Hi! I don't see anything wrong with it; I think it's a neat design. However, I think you might have misunderstood me... I'm not running the logo search or anything, I'm just another person sending in some ideas. If you want yours entered (I think you should, it's well-made) then you should send it to Dave, one of the site administrators at [email protected]. If you want me to send it in for you (I will tell Dave that you made it, of course) then just let me know. Good luck!!


----------



## Buggy (Jan 27, 2011)

Thanks!Yeah it will be nice if you send it to Dave.Thank you trace.If you are busy just tell me i will try to send it myself.I will make more.


----------



## trace (Jul 3, 2011)

Buggy said:


> Thanks!Yeah it will be nice if you send it to Dave.Thank you trace.If you are busy just tell me i will try to send it myself.I will make more.
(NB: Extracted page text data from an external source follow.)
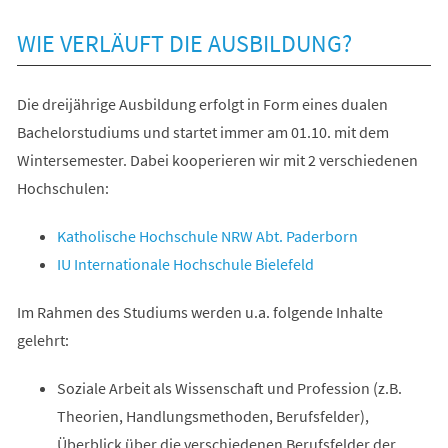
WIE VERLÄUFT DIE AUSBILDUNG?
Die dreijährige Ausbildung erfolgt in Form eines dualen
Bachelorstudiums und startet immer am 01.10. mit dem
Wintersemester. Dabei kooperieren wir mit 2 verschiedenen
Hochschulen:
(Öffnet
Katholische Hochschule NRW Abt. Paderborn
in
(Öffnet
IU Internationale Hochschule Bielefeld
einem
in
Im Rahmen des Studiums werden u.a. folgende Inhalte
neuen
einem
gelehrt:
Tab)
neuen
Tab)
Soziale Arbeit als Wissenschaft und Profession (z.B.
Theorien, Handlungsmethoden, Berufsfelder),
Überblick über die verschiedenen Berufsfelder der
I will send it in immediately. You're very welcome!


----------



## trace (Jul 3, 2011)

OK, this is my last logo. Thank you to everyone who provided their pictures, it was very generous of you all and I'm sorry I couldn't use some from everybody! :'D










The bird is lperry82's. 

It's pretty simple, but I like the color scheme + the fonts. I had to draw the silhouette freehand, which was a little difficult.
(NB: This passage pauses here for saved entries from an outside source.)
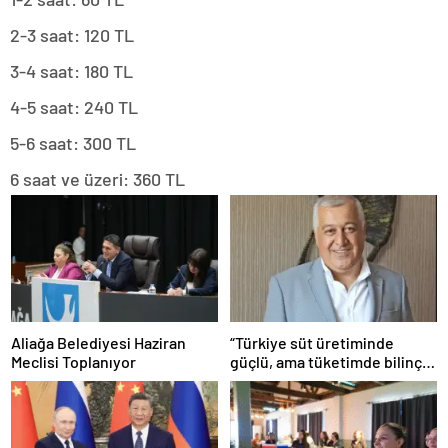
2-3 saat: 120 TL
3-4 saat: 180 TL
4-5 saat: 240 TL
5-6 saat: 300 TL
6 saat ve üzeri: 360 TL
Aliağa Belediyesi Haziran
“Türkiye süt üretiminde
Meclisi Toplanıyor
güçlü, ama tüketimde bilinç
şart”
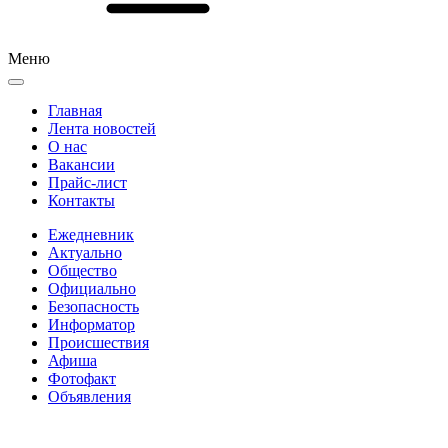
Меню
Главная
Лента новостей
О нас
Вакансии
Прайс-лист
Контакты
Ежедневник
Актуально
Общество
Официально
Безопасность
Информатор
Происшествия
Афиша
Фотофакт
Объявления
Again, the blue background is derived from Dave's v3 preview layout for TC.


----------



## dudeitsapril (Apr 28, 2011)

i'm glad you used Piper's pic. Best of luck to you!


----------



## lperry82 (Aug 2, 2010)

Looks good


----------



## trace (Jul 3, 2011)

Thanks, april and lperry!


----------



## Belinda (Oct 9, 2010)

I really like your last one!! it looks great, and love the silhouette, but I would like to see a little colour other than the blue and gray though. It's so depressing. Maybe a colour to set off the blue and liven it up a bit like a muted orange (could colour-pick a tiel and then scale the colour back a little if it looks garish) something like this:


----------



## trace (Jul 3, 2011)

Belinda said:


> I really like your last one!! it looks great, and love the silhouette, but I would like to see a little colour other than the blue and gray though. It's so depressing. Maybe a colour to set off the blue and liven it up a bit like a muted orange (could colour-pick a tiel and then scale the colour back a little if it looks garish) something like this:


Thank you!! :'D

Yeah, I totally understand. Unfortunately I can't change the blue background, since that's part of the forum's layout that Dave chose, but I CAN change some of the text/image color of the logo. Thanks so much for your input and pictures, I'll let you know once I edit the image!


----------



## Belinda (Oct 9, 2010)

Yeah, even if you have to keep the background - it's not a bad blue... it looks nice with white - and it's a better blue than the current banner, would just be nice to introduce another colour if the rest of the forum is blue like it currently is - would make the banner pop out at ya! Good luck with it! Can't wait for the new forum layout.


----------